Tra gli escamotage per facilitare la diffusione dei lavori parlamentari c’è pure la proposta di organizzare gli interventi dei deputati al centro dell’emiciclo su una sorta di palco, invece che dal proprio seggio come avviene ora. Nelle intenzioni del gruppo di lavoro, questa pratica risulterebbe gradita agli operatori televisivi.
Sempre per soddisfare criteri informativi, il gruppo di lavoro dell’Eurocamera propone di tenere subito dopo questi confronti parlamentari le relative votazioni. Al momento, il voto su una risoluzione è spesso sfalsato rispetto al momento della sua discussione in aula: può accadere ad esempio che i deputati affrontino una proposta legislativa il martedì, votino gli emendamenti il mercoledì e la norma nel suo complesso il giovedì. In alcuni casi, poi, la votazione si tiene in una sessione plenaria differente da quella della discussione, rendendo ancora più complicata la copertura mediatica. Come confermano fonti parlamentari consultate da Linkiesta, il problema principale resta la difficoltà per i cittadini interessati ai temi europei di tenere le fila del discorso.

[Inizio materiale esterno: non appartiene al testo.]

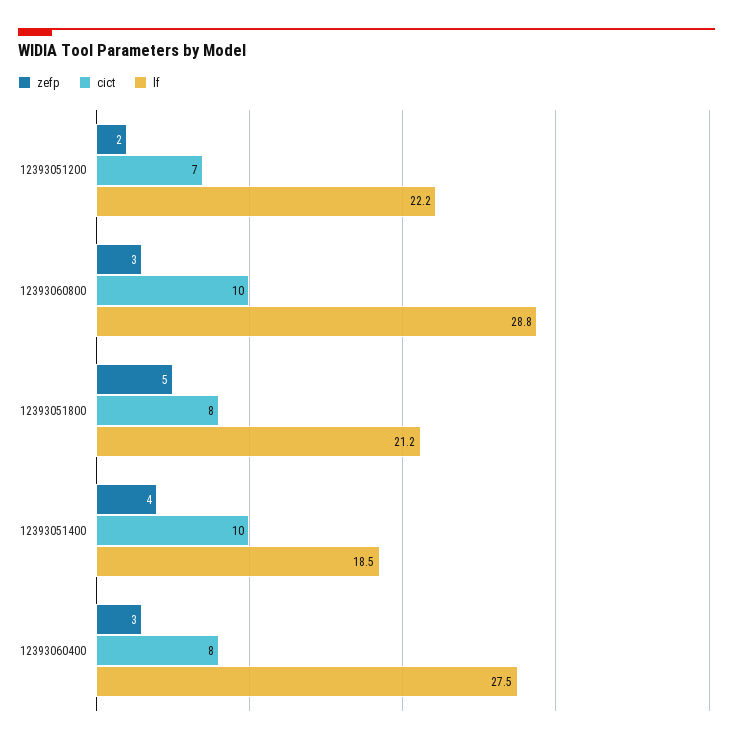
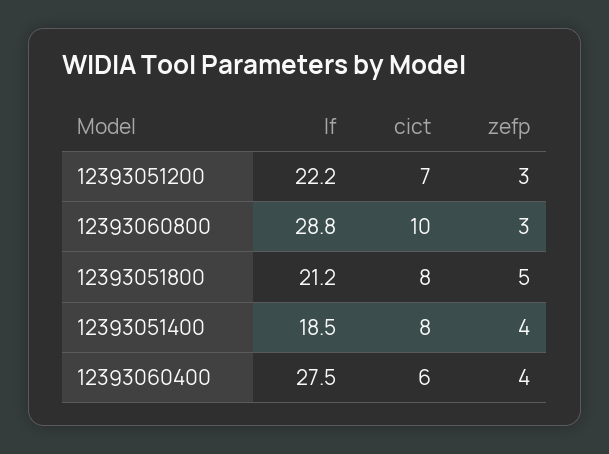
  {
    "zefp": {
-     "12393051200": 2,
+     "12393051200": 3,
      "12393060800": 3,
      "12393051800": 5,
      "12393051400": 4,
-     "12393060400": 3
+     "12393060400": 4
    },
    "cict": {
      "12393051200": 7,
      "12393060800": 10,
      "12393051800": 8,
-     "12393051400": 10,
+     "12393051400": 8,
-     "12393060400": 8
+     "12393060400": 6
    },
    "lf": {
      "12393051200": 22.2,
      "12393060800": 28.8,
      "12393051800": 21.2,
      "12393051400": 18.5,
      "12393060400": 27.5
    }
  }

Da una parte c’è la complessità del processo legislativo comunitario, che prevede prima una proposta della Commissione, poi un dibattito parallelo al Consiglio e al Parlamento europeo, e successivamente lunghi negoziati fra le istituzioni per trovare una posizione comune, che avvengono a porte chiuse e da cui la stampa può trarre solo indiscrezioni in attesa di una soluzione definitiva. Dall’altra, la sensazione che anche temi di respiro europeo vengano trattati negli Stati membri più attraverso gli esponenti politici nazionali che quelli comunitari.
Le sessioni plenarie di settembre e ottobre, le prime dopo la pausa estiva, potrebbero essere usate per testare alcuni cambiamenti. Stando alla posizione ufficiale del Parlamento europeo, l’elaborazione delle conclusioni dei gruppi di lavoro è ancora in corso ed eventuali modifiche verranno valutate a livello interno a partire da settembre. Per l’Eurocamera però la strada sembra segnata: bisogna parlare meglio ai mass media per arrivare ai cittadini dell’Ue.